E' come l'elettrocardiogramma di un moribondo, con un tracciato praticamente piatto per tutta la durata della sua agonia, lunga quasi mille pagine, con qualche picco sporadico solo nei capitoli finali.
Persino gli intermezzi erotici in cui gli amanti consumano incontri clandestini e fuggevoli, se nel primo romanzo sono ben calati nel contesto della storia arricchendo il ventaglio di emozioni suscitate nel lettore, in questo secondo romanzo appaiono chiaramente forzati e persino ridicoli nella loro banalità.

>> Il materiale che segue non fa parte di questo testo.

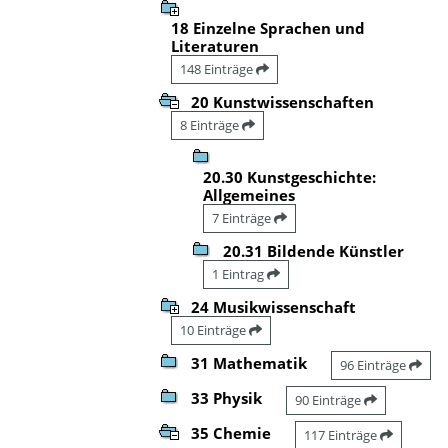
18 Einzelne Sprachen und
Literaturen
148 Einträge
20 Kunstwissenschaften
8 Einträge
20.30 Kunstgeschichte:
Allgemeines
7 Einträge
20.31 Bildende Künstler
1 Eintrag
24 Musikwissenschaft
10 Einträge
31 Mathematik
96 Einträge
33 Physik
90 Einträge
35 Chemie
117 Einträge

Ho concluso, perciò, la lettura di questo romanzo profondamente amareggiato e deluso nelle mie aspettative: è ormai divenuto raro da parte di un autore replicare il successo di una propria opera con dei seguiti che si dimostrino all'altezza dei primi.
Tuttavia, 'Gli eredi della terra' pecca nella sua veste romanzata in modo proporzionale a quanto invece eccelle in veste di narrazione storica. Infatti, ciò che certamente non manca in questo libro è una ricostruzione dettagliata ed estremamente minuziosa del periodo storico medievale nel capoluogo catalano: le vicende di Hugo e dei vari personaggi che gli ruotano intorno si amalgamano ed intrecciano con gli eventi più importanti, politici e religiosi, che hanno caratterizzato quegli anni. E soprattutto, pregio indiscusso dell'autore è la capacità di ricostruire su carta la città aragonese del XIV secolo con un dettaglio impressionante tanto che, se fosse possibile essere trasportati indietro nel tempo, quei luoghi, quelle strade, le antiche mura, gli orti, le bancarelle del mercato e finanche i rumori e gli odori di vino, spezie e mercanzie varie ci sembrerebbero familiari.